Claudy Lebreton : Nous venons chacun avec une histoire, ce n'est pas rien. Les DAC ont une place déterminante dans la collectivité départementale, alors que nous étions sur un terrain plus politique. Au sein de la nouvelle association, nous allons poursuivre cette double culture : avec celles et ceux qui mettent en œuvre les politiques publiques dans les départements et celles et ceux qui les initient. Dans cette association, tout le monde sera à égalité de droits et de devoirs, c'est ça qui est un petit peu original. Toutes les sensibilités politiques sont présentes, mais nous menons un combat pour la démocratie territoriale, la question de la proximité.

Mireille Pinaud : Je partage cette vision du rassemblement des forces et cet enrichissement mutuel qui vont nous permettre de compter dans le débat au niveau national sur la place qu'occupent et que doivent continuer à occuper les départements dans la mise en œuvre des politiques culturelles sur les territoires avec ce grand atout qu'est la proximité.
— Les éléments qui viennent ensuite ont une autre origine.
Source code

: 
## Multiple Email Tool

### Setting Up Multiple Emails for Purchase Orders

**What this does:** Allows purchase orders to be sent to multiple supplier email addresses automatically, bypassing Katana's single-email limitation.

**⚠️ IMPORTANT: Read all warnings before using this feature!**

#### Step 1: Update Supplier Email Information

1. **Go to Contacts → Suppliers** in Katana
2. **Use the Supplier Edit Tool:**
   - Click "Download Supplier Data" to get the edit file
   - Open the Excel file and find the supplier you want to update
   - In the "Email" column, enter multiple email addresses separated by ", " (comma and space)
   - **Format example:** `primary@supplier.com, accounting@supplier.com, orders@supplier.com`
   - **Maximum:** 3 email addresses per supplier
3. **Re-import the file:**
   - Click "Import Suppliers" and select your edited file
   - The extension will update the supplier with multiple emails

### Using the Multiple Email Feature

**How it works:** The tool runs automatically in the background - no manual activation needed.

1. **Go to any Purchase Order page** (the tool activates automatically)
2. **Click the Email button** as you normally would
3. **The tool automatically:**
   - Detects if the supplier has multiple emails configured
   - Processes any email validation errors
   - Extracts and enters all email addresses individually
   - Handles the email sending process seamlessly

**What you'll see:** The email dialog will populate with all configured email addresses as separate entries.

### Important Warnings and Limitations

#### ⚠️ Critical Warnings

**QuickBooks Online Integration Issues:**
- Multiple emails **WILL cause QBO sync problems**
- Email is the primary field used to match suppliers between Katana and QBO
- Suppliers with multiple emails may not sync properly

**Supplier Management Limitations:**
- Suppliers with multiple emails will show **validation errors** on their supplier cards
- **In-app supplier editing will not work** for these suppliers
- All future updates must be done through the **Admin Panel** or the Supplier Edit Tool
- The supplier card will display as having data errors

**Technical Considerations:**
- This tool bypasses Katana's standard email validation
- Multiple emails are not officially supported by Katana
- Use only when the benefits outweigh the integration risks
Le fait de travailler ensemble sur des sujets que nous partagions déjà devrait décupler notre capacité à agir, à être visibles, à faire entendre notre voix mais aussi à être de plus en plus innovants et à mettre en place le principe de solidarité entre les départements qui ont plus de moyens, de personnels, d'ingénierie, et d'autres plus petits, selon un principe de partage de formations, de réflexions communes et de mises en place d'outils.

Quel sera le nom de l'association issue de cette fusion ?

Mireille Pinaud : Étant donné que Culture Co venait juste de changer de nom et que nous nous retrouvons sur ce nom, qu'il nous ressemble aussi, nous allons le garder. Nous marquerons le changement et l'intégration d'une autre structure à travers une baseline.

À quel moment la fusion sera-t-elle officielle ?

Claudy Lebreton : Lors du prochain Festival d'Avignon, au mois de juillet. Nous profiterons de cet évènement national et international pour créer notre propre évènement en officialisant cette fusion.